**Data segment**

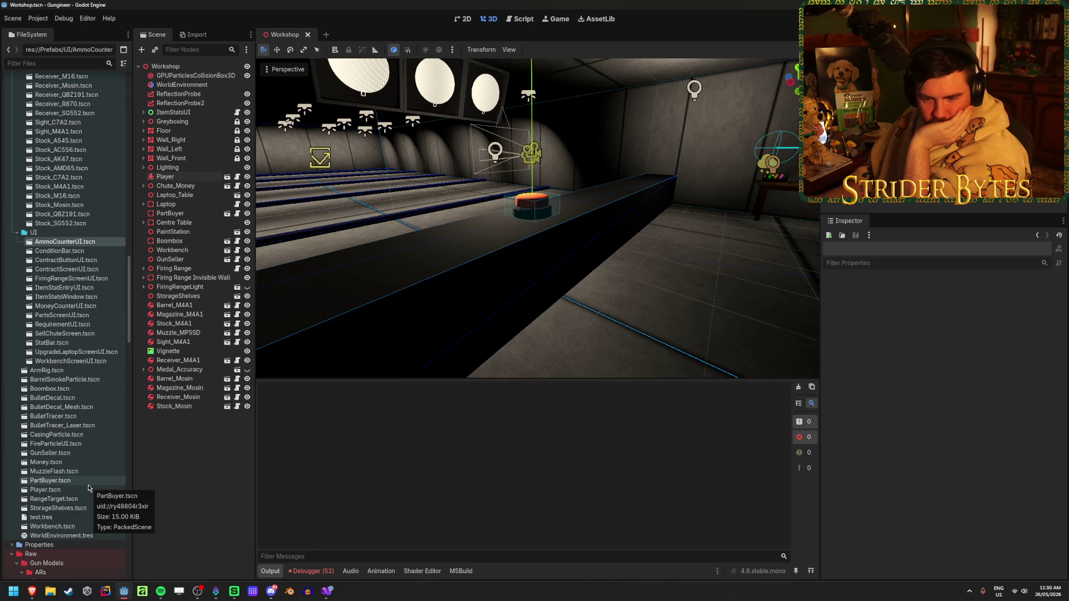
Open RangeTarget.tscn, clear the Output log, and reselect the RangeTarget node.
{"action": "double_click", "coordinate": [74, 500]}
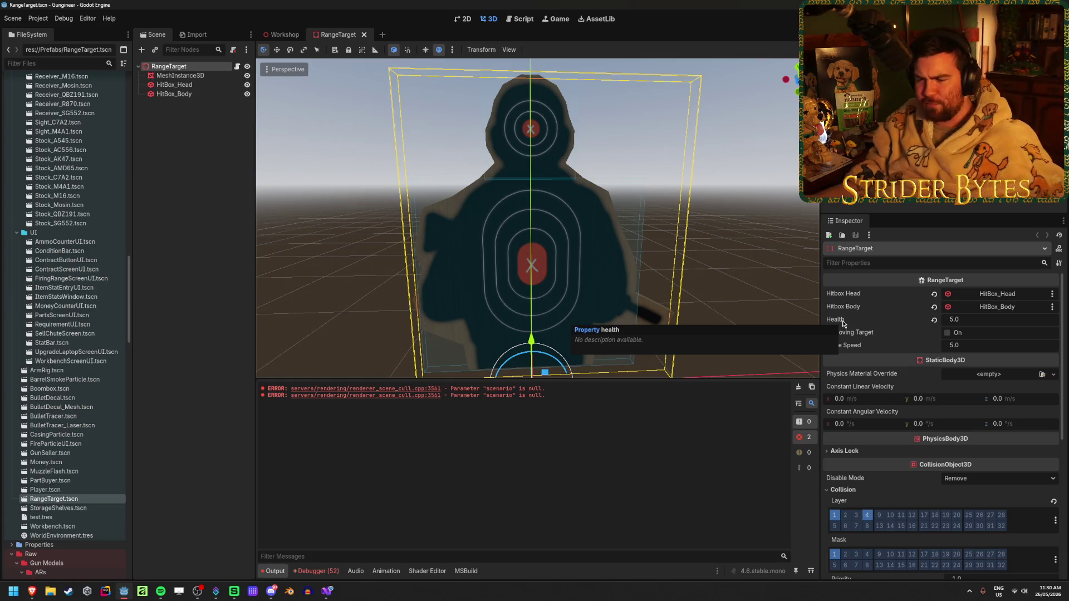
{"action": "left_click", "coordinate": [797, 388]}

**Task instructions**
All of the data gets printed again exactly; the pictures do not.

**Solved exercise**
Open RangeTarget.tscn, clear the Output log, and reselect the RangeTarget node.
{"action": "double_click", "coordinate": [74, 500]}
{"action": "left_click", "coordinate": [797, 388]}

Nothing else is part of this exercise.